FDA trains staff to detect fake products


The Food and Drugs Authority (FDA) has identified ignorance on the part of consumers as one of the constraints to the fight against counterfeit food and medical products in the country.

It noted that not knowing the dangers of using sub-standard, spurious, falsified, falsely-labelled counterfeit (SSFFC) products, consumers highly patronised those products.

The Chief Executive Officer of the FDA, Mr Hudu Mogtari, who expressed the concern, said consumers, therefore, needed intensive education about counterfeit medical products and unwholesome food substances.

Training programme
Mr Mogtari was speaking at the opening ceremony of a capacity-building programme organised by the FDA for its staff to enable them to detect counterfeit food and medical products.

The programme, which was on the topic “Intelligence gathering and analysis on fake and substandard food and medical products,” formed part of measures being taken by the authority to reduce the menace of counterfeit and substandard food and medical products in the country.

The programme was sponsored by the Canadian International Development Agency (CIDA) and the Capacity Development Mechanism Secretariat of the Ministry of Finance.

Mr Mogtari described the programme as timely and crucial in equipping the staff of the FDA with the needed skills and knowledge for the task, since counterfeiters had upgraded their skills and activities, making detection very difficult.

He announced that the FDA, in the course of the year, would acquire modern devices for on-the-spot checks and detection of counterfeit products.

Effects of fake products
Fake drugs have significant negative effects on human health which sometimes lead to death. It also has an impact on the national economy, as well as on pharmaceutical companies, since they lose part of their profits to the unfair competition from counterfeit activities. 

“Today, all kinds of food and medical products have been counterfeited. Counterfeit drugs range from medicines for the treatment of life-threatening conditions to inexpensive generic versions of painkillers and antihistamines,” Mr Mogtari stated.

Outlining some of the challenges in the quest to rid the country of counterfeit food and drugs, Mr Mogtari said the use of unapproved entry points and cross-border trade in medical products served as the conduit for fake and substandard medical products.

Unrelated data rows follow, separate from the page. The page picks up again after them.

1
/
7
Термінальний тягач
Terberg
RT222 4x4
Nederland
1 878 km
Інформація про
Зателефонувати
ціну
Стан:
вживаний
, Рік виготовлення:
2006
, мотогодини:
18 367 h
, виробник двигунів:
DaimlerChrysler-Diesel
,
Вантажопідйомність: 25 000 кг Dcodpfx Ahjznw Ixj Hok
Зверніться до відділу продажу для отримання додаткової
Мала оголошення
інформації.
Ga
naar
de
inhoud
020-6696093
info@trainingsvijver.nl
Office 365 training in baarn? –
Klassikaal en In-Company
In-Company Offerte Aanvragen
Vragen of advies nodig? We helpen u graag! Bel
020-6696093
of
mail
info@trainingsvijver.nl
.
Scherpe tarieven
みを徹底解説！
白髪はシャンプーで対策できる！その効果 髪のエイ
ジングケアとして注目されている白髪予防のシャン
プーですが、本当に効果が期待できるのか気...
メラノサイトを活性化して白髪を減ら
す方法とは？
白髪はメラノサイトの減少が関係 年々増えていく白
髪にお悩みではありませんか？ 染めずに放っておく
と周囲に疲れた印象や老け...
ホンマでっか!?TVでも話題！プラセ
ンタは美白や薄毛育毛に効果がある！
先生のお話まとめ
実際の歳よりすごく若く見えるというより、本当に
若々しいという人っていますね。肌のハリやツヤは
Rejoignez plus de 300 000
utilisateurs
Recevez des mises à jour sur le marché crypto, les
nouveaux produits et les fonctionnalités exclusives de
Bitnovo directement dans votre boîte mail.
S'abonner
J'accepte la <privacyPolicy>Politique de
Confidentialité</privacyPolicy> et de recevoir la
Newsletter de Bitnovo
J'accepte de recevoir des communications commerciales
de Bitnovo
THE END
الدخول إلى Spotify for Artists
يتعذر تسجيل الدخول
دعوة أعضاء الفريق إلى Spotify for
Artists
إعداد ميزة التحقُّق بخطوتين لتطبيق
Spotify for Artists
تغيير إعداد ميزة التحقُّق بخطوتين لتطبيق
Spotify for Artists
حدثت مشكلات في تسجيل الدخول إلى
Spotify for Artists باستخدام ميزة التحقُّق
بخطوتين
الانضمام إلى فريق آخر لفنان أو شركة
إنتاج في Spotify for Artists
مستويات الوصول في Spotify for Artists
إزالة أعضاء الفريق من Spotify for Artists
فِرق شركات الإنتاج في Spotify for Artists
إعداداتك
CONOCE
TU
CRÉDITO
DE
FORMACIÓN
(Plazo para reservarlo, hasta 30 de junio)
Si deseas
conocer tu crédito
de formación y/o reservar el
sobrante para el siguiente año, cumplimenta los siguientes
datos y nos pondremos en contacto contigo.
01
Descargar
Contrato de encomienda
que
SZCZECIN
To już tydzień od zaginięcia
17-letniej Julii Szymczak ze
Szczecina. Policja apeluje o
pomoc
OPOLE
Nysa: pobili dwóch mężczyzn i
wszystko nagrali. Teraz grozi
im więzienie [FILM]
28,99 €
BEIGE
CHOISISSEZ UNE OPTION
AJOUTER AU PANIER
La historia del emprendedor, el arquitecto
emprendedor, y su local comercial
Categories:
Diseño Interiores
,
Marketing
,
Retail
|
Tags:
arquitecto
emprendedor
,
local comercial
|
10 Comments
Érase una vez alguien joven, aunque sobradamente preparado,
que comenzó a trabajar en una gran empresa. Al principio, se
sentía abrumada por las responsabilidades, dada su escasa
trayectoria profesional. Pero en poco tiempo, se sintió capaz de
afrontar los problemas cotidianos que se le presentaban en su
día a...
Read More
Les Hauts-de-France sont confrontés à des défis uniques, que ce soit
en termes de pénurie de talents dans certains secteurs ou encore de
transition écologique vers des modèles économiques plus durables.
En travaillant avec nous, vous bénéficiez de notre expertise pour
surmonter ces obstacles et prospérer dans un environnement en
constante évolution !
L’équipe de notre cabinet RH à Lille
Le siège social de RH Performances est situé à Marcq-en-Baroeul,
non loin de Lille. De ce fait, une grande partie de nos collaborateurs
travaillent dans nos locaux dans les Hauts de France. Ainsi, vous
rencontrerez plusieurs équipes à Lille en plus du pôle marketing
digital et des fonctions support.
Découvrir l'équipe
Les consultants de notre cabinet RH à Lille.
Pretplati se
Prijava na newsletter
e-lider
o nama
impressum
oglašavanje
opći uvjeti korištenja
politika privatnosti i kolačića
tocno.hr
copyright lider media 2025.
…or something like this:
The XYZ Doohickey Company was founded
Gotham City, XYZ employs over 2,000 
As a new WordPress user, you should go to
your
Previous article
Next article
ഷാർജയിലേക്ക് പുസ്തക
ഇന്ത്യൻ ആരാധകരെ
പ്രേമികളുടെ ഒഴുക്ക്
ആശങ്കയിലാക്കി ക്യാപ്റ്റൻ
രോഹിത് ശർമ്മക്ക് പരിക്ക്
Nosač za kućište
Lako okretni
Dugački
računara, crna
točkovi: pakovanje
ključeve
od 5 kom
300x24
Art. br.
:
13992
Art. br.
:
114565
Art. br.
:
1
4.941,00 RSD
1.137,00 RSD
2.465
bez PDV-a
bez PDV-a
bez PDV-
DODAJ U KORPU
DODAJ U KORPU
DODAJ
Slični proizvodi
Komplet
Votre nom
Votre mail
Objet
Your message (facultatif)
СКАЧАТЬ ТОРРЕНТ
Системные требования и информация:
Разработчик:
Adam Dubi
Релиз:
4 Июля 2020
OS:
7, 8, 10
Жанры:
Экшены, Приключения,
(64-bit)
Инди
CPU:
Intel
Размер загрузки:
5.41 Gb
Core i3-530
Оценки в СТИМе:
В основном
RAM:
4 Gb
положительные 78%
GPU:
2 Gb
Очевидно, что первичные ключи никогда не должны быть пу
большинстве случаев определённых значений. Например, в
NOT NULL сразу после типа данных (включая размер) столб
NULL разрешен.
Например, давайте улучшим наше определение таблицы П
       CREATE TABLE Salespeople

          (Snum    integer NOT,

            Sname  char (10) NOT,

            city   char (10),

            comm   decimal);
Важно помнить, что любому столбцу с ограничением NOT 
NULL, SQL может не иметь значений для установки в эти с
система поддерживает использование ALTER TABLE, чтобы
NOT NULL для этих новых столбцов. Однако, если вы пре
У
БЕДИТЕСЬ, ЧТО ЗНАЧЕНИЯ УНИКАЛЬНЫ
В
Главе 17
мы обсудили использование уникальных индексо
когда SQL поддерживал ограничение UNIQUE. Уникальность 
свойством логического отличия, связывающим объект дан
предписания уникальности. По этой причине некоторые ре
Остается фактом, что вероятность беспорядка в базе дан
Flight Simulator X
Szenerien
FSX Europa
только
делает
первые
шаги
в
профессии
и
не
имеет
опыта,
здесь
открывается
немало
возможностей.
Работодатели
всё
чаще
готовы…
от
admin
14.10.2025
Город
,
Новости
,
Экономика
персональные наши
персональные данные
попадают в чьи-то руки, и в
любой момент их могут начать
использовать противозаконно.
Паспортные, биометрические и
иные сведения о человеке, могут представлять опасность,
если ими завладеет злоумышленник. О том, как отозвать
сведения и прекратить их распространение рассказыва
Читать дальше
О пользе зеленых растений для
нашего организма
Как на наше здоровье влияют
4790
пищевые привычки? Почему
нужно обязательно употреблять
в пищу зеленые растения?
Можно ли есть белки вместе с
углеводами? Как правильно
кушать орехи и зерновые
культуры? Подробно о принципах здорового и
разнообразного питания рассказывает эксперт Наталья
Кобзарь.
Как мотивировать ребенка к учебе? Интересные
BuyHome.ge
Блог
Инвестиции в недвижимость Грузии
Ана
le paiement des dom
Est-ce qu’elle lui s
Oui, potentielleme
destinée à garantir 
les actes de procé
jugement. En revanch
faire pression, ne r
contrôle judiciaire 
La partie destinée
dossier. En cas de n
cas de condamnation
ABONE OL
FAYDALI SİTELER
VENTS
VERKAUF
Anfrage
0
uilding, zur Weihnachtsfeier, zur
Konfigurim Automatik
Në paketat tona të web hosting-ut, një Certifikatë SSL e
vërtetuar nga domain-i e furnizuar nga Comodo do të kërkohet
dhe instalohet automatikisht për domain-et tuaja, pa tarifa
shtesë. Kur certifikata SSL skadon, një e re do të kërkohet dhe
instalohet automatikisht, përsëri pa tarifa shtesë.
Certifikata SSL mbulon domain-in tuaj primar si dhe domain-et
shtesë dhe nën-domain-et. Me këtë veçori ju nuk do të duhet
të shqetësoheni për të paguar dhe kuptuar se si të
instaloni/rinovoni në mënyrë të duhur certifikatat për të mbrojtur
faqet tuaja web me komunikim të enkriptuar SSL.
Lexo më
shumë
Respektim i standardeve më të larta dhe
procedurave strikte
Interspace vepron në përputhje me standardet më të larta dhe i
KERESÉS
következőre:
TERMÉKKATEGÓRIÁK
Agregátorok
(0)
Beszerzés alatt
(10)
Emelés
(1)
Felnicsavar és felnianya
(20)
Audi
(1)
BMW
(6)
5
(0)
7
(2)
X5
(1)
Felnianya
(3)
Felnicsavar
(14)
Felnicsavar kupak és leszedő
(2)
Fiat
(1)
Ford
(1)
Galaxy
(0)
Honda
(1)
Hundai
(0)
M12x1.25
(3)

He said the sale of medicines at unapproved premises and the peddling of medicines had become channels for the distribution of SSFFC medicine.

FDA mandate
Notwithstanding these challenges, Mr Mogtari said the FDA would continue to execute its mandate of ensuring safe food and medical products for the public.

A Consultant from the Medicines and Healthcare Products Regulatory Agency (MHRA) of the United Kingdom, Mr Gift Minta, said the problem of counterfeiting had become a global issue which could not be eradicated but reduced.

He, therefore, called on all Ghanaians to join hands with the authority to help fight against SSFFC products which threatened human health.